New two-story Billy Graham archive opens in Charlotte

In the twilight of his 99 years, Billy Graham met with Duke Divinity School historian Grant Wacker, who was writing a biography of the famous evangelist.

Graham leaned over at one point and, according to Wacker, asked the him, “’Do you think the archives at Wheaton are well run?’” I said, ‘Yeah. They are,.’” Wacker told RNS. “He said, ‘That’s good.’”

History was on Graham’s mind. Conscious that his legacy after his death would depend on how future generations saw him, he saw the need to preserve and maintain the record of his work.

On Monday, (Nov. 7), the birthday of the late evangelist, a new archive opened nearly 800 miles south of Wheaton College, in Charlotte, North Carolina, Graham’s birthplace.

The 30,000-square-foot state-of-the-art research center brings together videos, cassettes, films, newspaper clippings, sermon notes, correspondence and a lifetime of memorabilia from Graham’s career, which began with a sermon at a Florida Baptist church in 1937.

A year after Graham’s death in 2018, the Billy Graham Evangelistic Association announced it was moving the archive from the highly regarded Billy Graham Center Archives at Wheaton, Graham’s alma mater. For the intervening three years the archival materials have not been available to researchers.

Complete records

The new two-story building, constructed with the latest preservation standards and environmental controls, cost $13 million. It unites all of Graham’s records — not only from the Wheaton archive but from Minneapolis, where he started his formal ministry, and from Montreat, North Carolina, where Graham and his wife lived for decades in a log-cabin-like home.

The archive houses audio-visual records on the first floor and papers, including sermons, correspondence and memorabilia, on the second. The building is located across the road from the Billy Graham Library, the barn-shaped museum on 20 landscaped acres where visitors can trace Graham’s journey through multimedia presentations and interactive kiosks.

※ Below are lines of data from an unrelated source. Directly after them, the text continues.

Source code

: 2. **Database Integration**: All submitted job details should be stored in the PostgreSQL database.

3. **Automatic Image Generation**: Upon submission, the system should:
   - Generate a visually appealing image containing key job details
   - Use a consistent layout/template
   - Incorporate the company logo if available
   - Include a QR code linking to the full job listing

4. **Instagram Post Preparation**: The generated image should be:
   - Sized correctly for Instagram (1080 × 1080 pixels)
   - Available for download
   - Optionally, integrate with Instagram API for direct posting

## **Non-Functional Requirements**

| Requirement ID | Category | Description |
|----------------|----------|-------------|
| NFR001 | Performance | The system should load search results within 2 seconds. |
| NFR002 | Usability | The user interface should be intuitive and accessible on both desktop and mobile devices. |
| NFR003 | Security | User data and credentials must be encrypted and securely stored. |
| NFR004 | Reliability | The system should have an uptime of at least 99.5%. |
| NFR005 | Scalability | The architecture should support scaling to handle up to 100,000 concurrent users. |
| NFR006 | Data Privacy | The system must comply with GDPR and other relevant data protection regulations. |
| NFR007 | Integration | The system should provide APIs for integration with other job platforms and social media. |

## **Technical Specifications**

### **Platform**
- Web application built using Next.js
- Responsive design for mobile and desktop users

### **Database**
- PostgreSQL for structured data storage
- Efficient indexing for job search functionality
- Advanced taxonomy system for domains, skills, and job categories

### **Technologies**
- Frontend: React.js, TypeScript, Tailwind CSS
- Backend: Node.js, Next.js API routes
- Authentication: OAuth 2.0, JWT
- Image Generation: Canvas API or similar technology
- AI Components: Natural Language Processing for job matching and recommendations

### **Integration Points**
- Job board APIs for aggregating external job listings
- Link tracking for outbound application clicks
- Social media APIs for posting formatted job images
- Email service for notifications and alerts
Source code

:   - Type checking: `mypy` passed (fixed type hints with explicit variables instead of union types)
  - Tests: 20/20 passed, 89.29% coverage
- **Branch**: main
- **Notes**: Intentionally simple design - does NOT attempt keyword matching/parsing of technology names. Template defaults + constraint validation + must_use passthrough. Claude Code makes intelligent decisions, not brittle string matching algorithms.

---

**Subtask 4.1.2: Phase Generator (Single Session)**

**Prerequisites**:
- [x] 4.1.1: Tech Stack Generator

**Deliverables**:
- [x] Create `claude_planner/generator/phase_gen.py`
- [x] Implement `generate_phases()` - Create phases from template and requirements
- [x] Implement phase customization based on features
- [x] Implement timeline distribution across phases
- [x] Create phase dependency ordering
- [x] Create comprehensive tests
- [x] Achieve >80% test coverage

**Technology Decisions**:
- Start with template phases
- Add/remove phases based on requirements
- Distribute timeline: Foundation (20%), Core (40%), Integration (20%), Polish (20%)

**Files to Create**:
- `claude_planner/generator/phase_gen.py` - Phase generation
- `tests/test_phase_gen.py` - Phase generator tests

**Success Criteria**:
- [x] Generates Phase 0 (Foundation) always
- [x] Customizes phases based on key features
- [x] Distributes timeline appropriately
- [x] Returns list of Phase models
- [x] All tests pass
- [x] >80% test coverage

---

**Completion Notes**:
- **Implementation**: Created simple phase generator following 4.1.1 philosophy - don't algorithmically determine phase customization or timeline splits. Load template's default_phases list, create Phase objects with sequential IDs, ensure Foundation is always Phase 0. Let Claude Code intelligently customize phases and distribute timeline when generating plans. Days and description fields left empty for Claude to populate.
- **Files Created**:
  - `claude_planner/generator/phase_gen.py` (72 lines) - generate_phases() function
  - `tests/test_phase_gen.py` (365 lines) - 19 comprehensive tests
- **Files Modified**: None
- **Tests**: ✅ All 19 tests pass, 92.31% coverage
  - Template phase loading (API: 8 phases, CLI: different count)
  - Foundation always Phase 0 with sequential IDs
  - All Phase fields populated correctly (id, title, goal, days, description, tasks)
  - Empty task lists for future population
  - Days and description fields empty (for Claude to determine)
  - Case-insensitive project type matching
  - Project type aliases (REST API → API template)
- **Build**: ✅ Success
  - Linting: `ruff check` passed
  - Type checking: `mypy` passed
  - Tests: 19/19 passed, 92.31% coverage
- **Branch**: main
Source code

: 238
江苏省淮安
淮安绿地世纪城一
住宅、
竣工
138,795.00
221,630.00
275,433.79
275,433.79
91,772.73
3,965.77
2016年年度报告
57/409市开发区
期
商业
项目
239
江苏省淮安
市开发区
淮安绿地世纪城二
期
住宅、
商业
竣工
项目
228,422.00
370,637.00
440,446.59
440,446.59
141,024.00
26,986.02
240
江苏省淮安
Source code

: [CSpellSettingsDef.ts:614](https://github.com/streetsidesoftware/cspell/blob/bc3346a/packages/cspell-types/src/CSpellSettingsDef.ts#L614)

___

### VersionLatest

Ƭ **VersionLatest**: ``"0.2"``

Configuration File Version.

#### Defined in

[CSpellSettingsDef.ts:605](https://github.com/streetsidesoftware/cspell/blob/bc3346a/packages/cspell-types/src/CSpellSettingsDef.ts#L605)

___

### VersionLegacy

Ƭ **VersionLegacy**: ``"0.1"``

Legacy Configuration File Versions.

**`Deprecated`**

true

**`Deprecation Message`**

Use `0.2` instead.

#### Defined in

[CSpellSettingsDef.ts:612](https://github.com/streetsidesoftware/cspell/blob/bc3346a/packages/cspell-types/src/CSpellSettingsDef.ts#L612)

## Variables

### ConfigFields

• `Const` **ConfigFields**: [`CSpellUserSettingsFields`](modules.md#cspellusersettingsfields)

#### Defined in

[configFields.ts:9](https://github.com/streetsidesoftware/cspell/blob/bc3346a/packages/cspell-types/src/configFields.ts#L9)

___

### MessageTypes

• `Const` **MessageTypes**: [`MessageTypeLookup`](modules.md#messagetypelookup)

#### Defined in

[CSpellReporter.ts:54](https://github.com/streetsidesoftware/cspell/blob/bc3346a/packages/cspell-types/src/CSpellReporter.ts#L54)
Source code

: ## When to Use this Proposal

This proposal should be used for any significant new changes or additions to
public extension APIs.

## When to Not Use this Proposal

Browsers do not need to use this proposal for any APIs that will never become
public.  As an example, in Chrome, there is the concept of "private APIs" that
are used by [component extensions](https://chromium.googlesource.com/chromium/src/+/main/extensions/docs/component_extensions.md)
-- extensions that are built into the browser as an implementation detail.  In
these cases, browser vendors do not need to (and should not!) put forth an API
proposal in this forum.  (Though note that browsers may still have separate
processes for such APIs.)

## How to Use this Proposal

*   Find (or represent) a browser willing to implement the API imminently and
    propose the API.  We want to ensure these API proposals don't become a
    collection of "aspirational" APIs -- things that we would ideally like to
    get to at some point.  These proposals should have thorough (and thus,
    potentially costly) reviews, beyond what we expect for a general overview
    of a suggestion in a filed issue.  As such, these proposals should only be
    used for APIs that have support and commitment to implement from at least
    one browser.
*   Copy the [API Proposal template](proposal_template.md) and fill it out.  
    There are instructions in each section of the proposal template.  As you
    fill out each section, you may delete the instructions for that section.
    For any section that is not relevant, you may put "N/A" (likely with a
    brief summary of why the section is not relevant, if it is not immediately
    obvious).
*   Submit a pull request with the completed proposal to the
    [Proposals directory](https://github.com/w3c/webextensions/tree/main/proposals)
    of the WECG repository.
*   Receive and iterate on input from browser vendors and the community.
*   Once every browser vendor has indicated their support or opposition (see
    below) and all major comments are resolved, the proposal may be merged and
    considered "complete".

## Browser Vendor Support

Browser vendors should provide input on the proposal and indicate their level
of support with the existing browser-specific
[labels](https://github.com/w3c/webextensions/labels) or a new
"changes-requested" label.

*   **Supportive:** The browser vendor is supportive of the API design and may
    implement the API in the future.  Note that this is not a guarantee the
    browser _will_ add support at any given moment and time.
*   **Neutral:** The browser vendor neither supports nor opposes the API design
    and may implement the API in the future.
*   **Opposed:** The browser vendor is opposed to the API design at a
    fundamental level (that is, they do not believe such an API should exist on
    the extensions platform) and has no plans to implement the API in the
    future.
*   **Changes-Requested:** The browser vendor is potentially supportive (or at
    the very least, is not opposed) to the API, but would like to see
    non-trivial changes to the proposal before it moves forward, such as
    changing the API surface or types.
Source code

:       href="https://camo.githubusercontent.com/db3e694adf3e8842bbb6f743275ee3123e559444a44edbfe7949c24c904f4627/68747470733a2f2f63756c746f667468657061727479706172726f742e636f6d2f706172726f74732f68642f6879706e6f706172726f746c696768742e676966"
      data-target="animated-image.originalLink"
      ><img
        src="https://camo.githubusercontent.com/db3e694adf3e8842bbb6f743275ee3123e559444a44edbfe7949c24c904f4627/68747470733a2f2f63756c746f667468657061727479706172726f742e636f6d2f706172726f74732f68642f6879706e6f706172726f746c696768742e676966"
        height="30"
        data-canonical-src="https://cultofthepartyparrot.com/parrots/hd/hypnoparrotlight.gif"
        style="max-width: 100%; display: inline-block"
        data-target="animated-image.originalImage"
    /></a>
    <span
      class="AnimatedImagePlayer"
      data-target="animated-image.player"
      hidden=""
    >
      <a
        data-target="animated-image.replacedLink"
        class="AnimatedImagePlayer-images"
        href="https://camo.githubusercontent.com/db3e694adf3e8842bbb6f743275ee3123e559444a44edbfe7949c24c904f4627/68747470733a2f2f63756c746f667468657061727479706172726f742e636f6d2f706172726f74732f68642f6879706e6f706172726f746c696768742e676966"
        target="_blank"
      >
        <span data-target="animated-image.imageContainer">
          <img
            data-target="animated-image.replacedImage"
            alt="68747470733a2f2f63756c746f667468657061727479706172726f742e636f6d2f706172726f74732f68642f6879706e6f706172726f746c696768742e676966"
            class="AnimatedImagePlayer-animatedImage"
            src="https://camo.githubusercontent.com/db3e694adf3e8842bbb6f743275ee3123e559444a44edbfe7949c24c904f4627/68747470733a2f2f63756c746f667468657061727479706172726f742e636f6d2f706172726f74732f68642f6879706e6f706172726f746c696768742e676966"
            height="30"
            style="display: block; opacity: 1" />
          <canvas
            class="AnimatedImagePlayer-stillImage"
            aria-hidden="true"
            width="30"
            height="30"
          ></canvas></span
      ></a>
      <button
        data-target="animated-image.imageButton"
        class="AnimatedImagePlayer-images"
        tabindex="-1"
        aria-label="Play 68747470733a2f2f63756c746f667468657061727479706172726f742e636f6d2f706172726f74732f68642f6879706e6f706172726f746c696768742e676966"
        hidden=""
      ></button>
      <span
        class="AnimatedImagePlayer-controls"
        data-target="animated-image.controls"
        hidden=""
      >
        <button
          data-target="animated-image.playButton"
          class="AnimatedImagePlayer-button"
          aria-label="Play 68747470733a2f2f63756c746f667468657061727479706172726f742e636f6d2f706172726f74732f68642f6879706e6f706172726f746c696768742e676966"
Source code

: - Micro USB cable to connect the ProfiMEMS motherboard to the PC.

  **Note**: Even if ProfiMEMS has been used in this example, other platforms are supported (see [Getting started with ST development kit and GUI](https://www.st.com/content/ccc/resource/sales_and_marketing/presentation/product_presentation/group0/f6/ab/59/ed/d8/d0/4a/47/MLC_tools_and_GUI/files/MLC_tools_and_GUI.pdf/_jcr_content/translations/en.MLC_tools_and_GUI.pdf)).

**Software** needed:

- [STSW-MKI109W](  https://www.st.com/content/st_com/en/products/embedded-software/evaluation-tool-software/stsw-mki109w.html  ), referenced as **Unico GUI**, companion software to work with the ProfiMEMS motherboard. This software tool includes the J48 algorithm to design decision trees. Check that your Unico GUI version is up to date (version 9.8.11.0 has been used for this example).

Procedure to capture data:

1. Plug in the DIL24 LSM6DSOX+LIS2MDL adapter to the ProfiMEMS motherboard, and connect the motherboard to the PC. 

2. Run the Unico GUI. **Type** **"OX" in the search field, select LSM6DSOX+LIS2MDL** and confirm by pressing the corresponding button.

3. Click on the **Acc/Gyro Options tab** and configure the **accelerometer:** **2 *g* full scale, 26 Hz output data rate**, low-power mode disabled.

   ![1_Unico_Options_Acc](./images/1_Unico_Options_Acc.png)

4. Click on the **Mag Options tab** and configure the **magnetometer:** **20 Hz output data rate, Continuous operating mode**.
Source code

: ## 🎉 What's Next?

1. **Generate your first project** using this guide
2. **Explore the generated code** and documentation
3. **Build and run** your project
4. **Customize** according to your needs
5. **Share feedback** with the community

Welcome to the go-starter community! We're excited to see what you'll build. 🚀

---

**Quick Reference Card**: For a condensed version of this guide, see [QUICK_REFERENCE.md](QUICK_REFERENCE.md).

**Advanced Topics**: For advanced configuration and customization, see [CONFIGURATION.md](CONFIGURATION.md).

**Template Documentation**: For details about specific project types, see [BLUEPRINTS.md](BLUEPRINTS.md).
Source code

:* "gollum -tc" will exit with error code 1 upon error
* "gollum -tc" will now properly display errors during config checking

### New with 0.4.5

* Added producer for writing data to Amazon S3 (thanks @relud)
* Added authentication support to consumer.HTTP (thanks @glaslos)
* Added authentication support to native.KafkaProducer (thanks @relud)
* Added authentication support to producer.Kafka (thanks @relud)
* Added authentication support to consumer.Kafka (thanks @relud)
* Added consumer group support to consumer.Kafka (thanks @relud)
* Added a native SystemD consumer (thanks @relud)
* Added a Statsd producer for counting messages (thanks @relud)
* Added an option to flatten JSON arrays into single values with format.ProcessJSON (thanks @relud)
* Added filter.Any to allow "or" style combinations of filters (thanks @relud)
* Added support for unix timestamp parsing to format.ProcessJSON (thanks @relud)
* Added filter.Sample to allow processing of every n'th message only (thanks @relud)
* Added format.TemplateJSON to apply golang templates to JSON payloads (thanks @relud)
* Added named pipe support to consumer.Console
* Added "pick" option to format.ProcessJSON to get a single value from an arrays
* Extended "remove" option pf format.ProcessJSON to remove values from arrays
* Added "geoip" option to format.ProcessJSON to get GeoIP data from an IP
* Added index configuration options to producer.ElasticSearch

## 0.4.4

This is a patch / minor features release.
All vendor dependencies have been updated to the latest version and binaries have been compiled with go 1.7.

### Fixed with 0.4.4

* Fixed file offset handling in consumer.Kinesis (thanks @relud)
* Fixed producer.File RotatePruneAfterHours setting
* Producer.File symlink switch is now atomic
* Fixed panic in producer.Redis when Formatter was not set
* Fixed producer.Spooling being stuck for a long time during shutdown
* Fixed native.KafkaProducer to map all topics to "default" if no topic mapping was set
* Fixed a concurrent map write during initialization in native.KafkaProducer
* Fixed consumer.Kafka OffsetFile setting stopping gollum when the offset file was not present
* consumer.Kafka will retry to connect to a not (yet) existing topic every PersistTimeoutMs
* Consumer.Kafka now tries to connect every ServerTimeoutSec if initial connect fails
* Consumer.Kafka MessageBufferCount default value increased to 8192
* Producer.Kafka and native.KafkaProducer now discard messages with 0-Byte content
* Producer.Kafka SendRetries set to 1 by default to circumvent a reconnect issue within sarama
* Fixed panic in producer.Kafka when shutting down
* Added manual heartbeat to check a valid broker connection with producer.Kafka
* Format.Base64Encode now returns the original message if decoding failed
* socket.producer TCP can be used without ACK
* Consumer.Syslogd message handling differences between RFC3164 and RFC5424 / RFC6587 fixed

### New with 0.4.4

“Franklin Graham committed resources to make sure it’s a robust and well-organized authentic archive center,” said David Bruce, executive director of the archive, speaking of Graham’s son and successor, who is now president and CEO of the Billy Graham Evangelistic Association.

Bruce, who spent 25 years at Billy Graham’s side as his executive assistant, is joined at the archive by 13 others hired to staff the archive, among them eight full-time employees.

Unlike the library, the archive is not open to the public. Researchers must schedule a visit through the website.

When the BGEA announced it was moving the archive from Wheaton to Charlotte, many scholars feared the move was a bid by Franklin Graham to control his father’s legacy and possibly deny access to the archival materials to scholars and others who don’t share his views on conservative political and theological agendas.

Bruce denied that and said all researchers were welcome.

“Dusty records don’t serve any purpose,” he said.

But he also said the main purpose of the archives is to further Graham’s ministry.

“While we’re open to everybody, our key market is people wanting to learn what God has done and can do in the future that might encourage a young man or woman to take up the same task: a proclamation of evangelism,” he said.

Crucial for research

Graham’s archive in Wheaton was visited by more than 19,000 scholars, journalists and other researchers during its nearly 40 years there. The Charlotte archive will also be a crucial stop for many academics.

For now, Bruce said, the first researcher to visit the archives will be a Ph.D. student at Southwestern Baptist Theological Seminary in Fort Worth, Texas, who is studying Graham’s reach to the former Soviet bloc.

On Monday (Nov. 7), reporters were invited to tour the building. It opened to researchers on Tuesday.